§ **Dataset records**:
=== Section Start ===

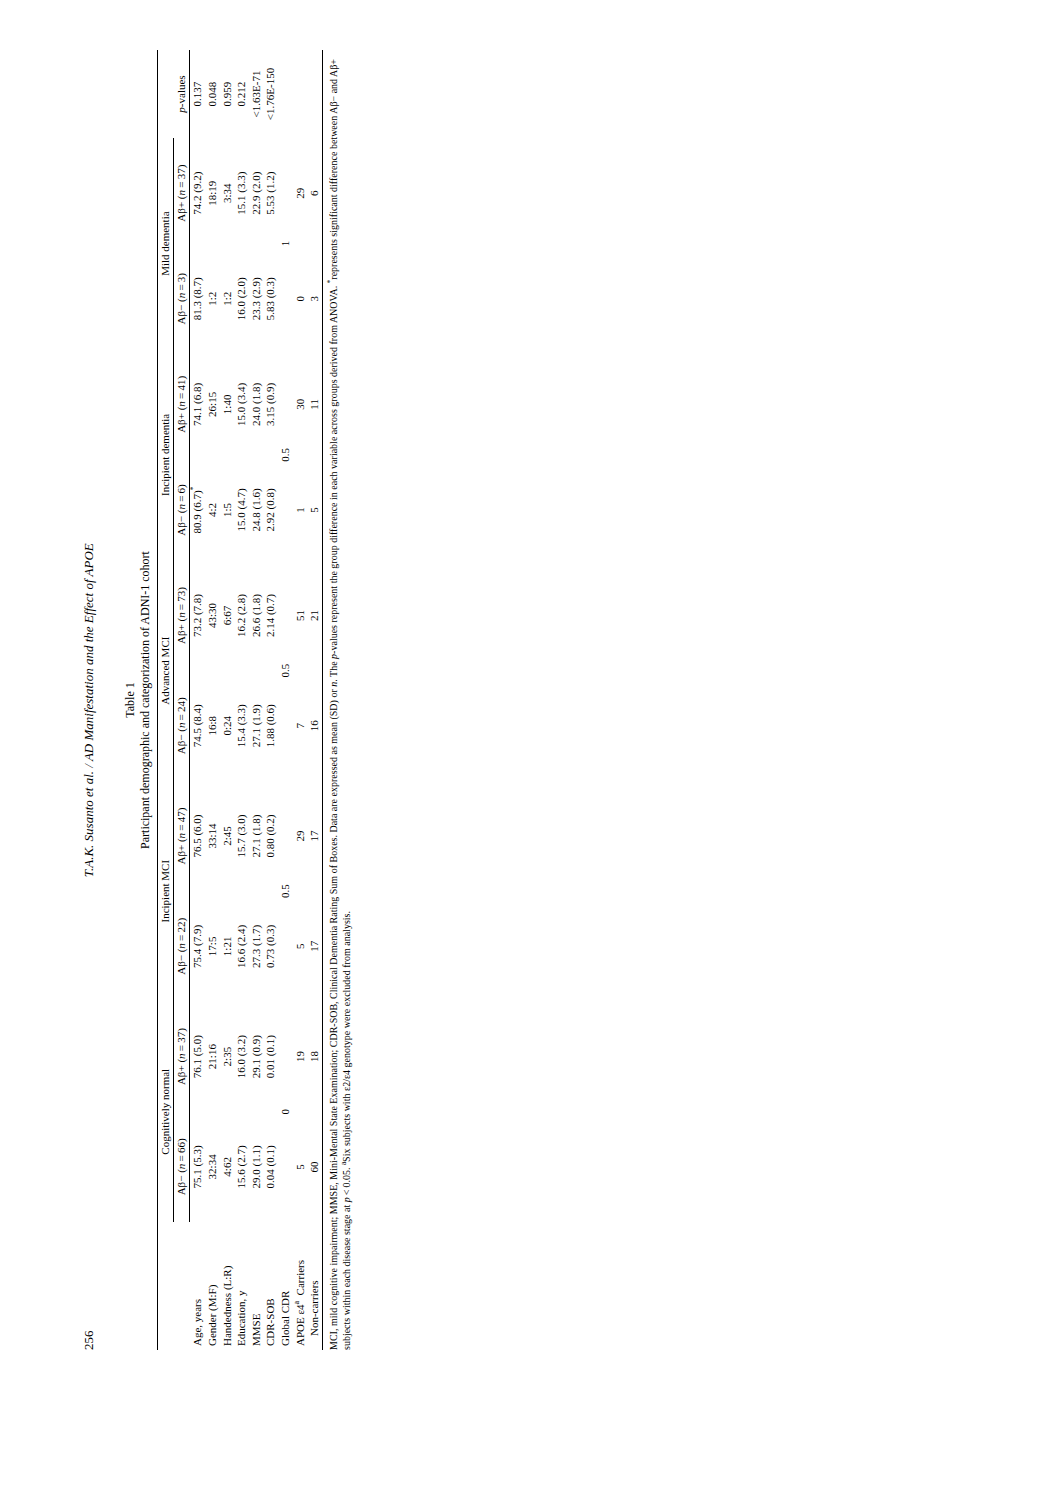256 T.A.K. Susanto et al. / AD Manifestation and the Effect of APOE
Table 1 Participant demographic and categorization of ADNI-1 cohort
| | Cognitively normal | Incipient MCI | Advanced MCI | Incipient dementia | Mild dementia | |
| --- | --- | --- | --- | --- | --- | --- |
| | Aβ− ( n = 66) | Aβ+ ( n = 37) | Aβ− ( n = 22) | Aβ+ ( n = 47) | Aβ− ( n = 24) | Aβ+ ( n = 73) | Aβ− ( n = 6) | Aβ+ ( n = 41) | Aβ− ( n = 3) | Aβ+ ( n = 37) | p -values |
| Age, years | 75.1 (5.3) | 76.1 (5.0) | 75.4 (7.9) | 76.5 (6.0) | 74.5 (8.4) | 73.2 (7.8) | 80.9 (6.7) * | 74.1 (6.8) | 81.3 (8.7) | 74.2 (9.2) | 0.137 |
| Gender (M:F) | 32:34 | 21:16 | 17:5 | 33:14 | 16:8 | 43:30 | 4:2 | 26:15 | 1:2 | 18:19 | 0.048 |
| Handedness (L:R) | 4:62 | 2:35 | 1:21 | 2:45 | 0:24 | 6:67 | 1:5 | 1:40 | 1:2 | 3:34 | 0.959 |
| Education, y | 15.6 (2.7) | 16.0 (3.2) | 16.6 (2.4) | 15.7 (3.0) | 15.4 (3.3) | 16.2 (2.8) | 15.0 (4.7) | 15.0 (3.4) | 16.0 (2.0) | 15.1 (3.3) | 0.212 |
| MMSE | 29.0 (1.1) | 29.1 (0.9) | 27.3 (1.7) | 27.1 (1.8) | 27.1 (1.9) | 26.6 (1.8) | 24.8 (1.6) | 24.0 (1.8) | 23.3 (2.9) | 22.9 (2.0) | <1.63E-71 |
| CDR-SOB | 0.04 (0.1) | 0.01 (0.1) | 0.73 (0.3) | 0.80 (0.2) | 1.88 (0.6) | 2.14 (0.7) | 2.92 (0.8) | 3.15 (0.9) | 5.83 (0.3) | 5.53 (1.2) | <1.76E-150 |
| Global CDR | 0 | 0.5 | 0.5 | 0.5 | 1 | |
| APOE ε4 a Carriers | 5 | 19 | 5 | 29 | 7 | 51 | 1 | 30 | 0 | 29 | |
| Non-carriers | 60 | 18 | 17 | 17 | 16 | 21 | 5 | 11 | 3 | 6 | |
MCI, mild cognitive impairment; MMSE, Mini-Mental State Examination; CDR-SOB, Clinical Dementia Rating Sum of Boxes. Data are expressed as mean (SD) or n. The p-values represent the group difference in each variable across groups derived from ANOVA. *represents significant difference between Aβ− and Aβ+ subjects within each disease stage at p < 0.05. aSix subjects with ε2/ε4 genotype were excluded from analysis.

=== Section End ===

Copy out exactly the lines from the one containing "30 | 0 | 29 | |" through the last line above, keeping both end lines.

§ **RESPONSE TO THE TASK**:
| APOE ε4 a Carriers | 5 | 19 | 5 | 29 | 7 | 51 | 1 | 30 | 0 | 29 | |
| Non-carriers | 60 | 18 | 17 | 17 | 16 | 21 | 5 | 11 | 3 | 6 | |
MCI, mild cognitive impairment; MMSE, Mini-Mental State Examination; CDR-SOB, Clinical Dementia Rating Sum of Boxes. Data are expressed as mean (SD) or n. The p-values represent the group difference in each variable across groups derived from ANOVA. *represents significant difference between Aβ− and Aβ+ subjects within each disease stage at p < 0.05. aSix subjects with ε2/ε4 genotype were excluded from analysis.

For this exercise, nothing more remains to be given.